Va detto: i toni sono stati accorati e ben diversi da quelli baldanzosi di un anno fa, quando venivano sbandierati accordi bilaterali con Isole Faroe, Samoa o Groenlandia, a riprova di quanto gli italiani non capissero i grandi progressi internazionali di San Marino. Alcuni dati – già piuttosto evidenti – oggi sembrano più chiari agli stessi governanti: il Titano confina solo con l’Italia; l’Italia non si fida del Titano; lo scudo fiscale è costato 5 miliardi sui 12 di raccolta; va dismesso il segreto bancario che per decenni ha fatto da paravento all’evasione fiscale (e peggio) dell’Italia; infine, anche a San Marino esiste una piccola «economia sana», il che implica una qualche altra economia che non lo è, finora mai ammessa nonostante i casi clamorosi di nascondimento di denaro sul Monte emersi negli ultimi anni.
Il giovane Arzilli è quello che parla più chiaro: «Il decreto incentivi in vigore dal 1° luglio creerà difficoltà all’economia reale e sana di San Marino, quella che impiega circa 15mila dipendenti del settore privato, di cui 6.700 italiani. Se non ci sediamo attorno a un tavolo con l’Italia, si alzeranno delle barriere di operatività e questo sarà un danno per tutti». Arzilli si riferisce all’obbligo, per le imprese italiane, di comunicare mensilmente le operazioni con partner sammarinesi. Il tutto sotto l’occhio truce di Giulio Tremonti che ha minacciato: «Guai a chi non rispetterà quest’obbligo» il che significa avere la Finanza addosso in qualunque momento. Il timore dei ministri del Titano è che si affievoliscano i rapporti commerciali con un grave danno per il loro già provatissimo Pil (1,25 miliardi, il 30% del quale dal manifatturiero).

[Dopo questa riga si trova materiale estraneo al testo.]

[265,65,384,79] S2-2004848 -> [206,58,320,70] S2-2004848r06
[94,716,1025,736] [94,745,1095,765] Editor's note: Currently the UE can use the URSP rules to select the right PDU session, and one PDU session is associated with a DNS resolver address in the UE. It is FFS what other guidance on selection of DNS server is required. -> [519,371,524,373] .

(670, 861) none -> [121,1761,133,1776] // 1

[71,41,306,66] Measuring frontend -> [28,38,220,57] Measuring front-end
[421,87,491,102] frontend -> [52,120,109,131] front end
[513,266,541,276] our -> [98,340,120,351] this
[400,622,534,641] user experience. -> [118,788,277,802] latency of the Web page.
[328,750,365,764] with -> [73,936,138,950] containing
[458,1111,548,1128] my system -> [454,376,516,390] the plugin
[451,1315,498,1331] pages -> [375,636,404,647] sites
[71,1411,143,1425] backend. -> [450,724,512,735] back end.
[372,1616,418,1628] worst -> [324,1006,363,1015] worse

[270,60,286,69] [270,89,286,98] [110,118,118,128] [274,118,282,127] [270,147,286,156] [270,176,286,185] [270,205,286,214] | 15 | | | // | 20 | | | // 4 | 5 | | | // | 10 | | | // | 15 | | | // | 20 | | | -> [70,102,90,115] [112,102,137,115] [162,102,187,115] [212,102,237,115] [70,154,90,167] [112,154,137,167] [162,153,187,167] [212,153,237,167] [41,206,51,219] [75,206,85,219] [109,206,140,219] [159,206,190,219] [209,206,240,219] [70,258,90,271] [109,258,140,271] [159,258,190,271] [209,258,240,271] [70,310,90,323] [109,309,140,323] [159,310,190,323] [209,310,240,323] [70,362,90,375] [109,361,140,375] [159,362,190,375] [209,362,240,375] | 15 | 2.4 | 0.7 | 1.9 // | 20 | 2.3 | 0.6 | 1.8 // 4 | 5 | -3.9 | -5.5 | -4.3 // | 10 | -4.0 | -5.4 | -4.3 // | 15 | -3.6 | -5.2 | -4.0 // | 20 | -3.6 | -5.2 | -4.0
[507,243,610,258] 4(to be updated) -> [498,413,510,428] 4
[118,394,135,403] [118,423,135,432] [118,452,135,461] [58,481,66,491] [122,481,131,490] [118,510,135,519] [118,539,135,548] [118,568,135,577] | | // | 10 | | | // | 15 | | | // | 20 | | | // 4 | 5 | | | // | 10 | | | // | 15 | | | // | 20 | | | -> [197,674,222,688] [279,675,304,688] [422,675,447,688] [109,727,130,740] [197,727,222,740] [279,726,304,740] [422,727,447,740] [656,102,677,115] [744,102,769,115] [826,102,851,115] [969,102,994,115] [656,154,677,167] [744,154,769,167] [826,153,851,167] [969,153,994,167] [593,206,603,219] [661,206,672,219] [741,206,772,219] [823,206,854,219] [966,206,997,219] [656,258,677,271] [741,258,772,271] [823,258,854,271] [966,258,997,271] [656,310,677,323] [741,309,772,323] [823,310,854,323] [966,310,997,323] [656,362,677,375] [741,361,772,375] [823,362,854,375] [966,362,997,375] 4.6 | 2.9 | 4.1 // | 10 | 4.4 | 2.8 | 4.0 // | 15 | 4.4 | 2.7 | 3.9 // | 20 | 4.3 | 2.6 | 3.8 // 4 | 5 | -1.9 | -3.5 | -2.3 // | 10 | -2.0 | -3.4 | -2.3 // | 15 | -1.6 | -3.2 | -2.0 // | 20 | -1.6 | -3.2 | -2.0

Ed è vero quanto affermato ieri dai quattro ministri a proposito delle leggi: per fare alcuni esempi, il 7 giugno sono state promulgate due leggi (98 e 99) che impongono alle società anonime di rendere nominative le azioni e depositare il libro soci; lo stesso per ogni altra società di capitali, mentre per le fiduciarie dovranno rispettare nuovi obblighi. Nel codice penale è stato introdotto il reato di falsa fatturazione e di «associazione per delinquere di stampo malavitoso».
Ma allora perché Roma non risponde alle sollecitazioni trattativistiche su scambio di informazioni e doppia imposizione? «La posizione italiana nei confronti di San Marino non è cambiata perché neanche la posizione di San Marino, nei fatti, è cambiata» dice un’autorevole voce del Tesoro. «Nei fatti»: ecco il punto. Lo stesso problema che ha avvertito il Moneyval, l’organismo antiriciclaggio, che a settembre manderà i suoi ispettori a verificare quanto San Marino abbia meritato di uscire dalla lista grigia dei Paesi non collaborativi; la stessa diffidenza che informa la Banca d’Italia dopo la spettacolare decapitazione della Banca centrale di San Marino a opera del governo (febbraio 2010); la medesima prudenza che ha improvvisamente colto persino il disinvolto sistema creditizio italiano, dopo il caso Delta-Cassa di Risparmio, la sequela di ispezioni agli sportelli delle aree limitrofe, compresa quella severissima alla Cassa di Risparmio di Rimini, tutt’ora in corso e che mira alle «opache relazioni» con il sistema bancario sammarinese.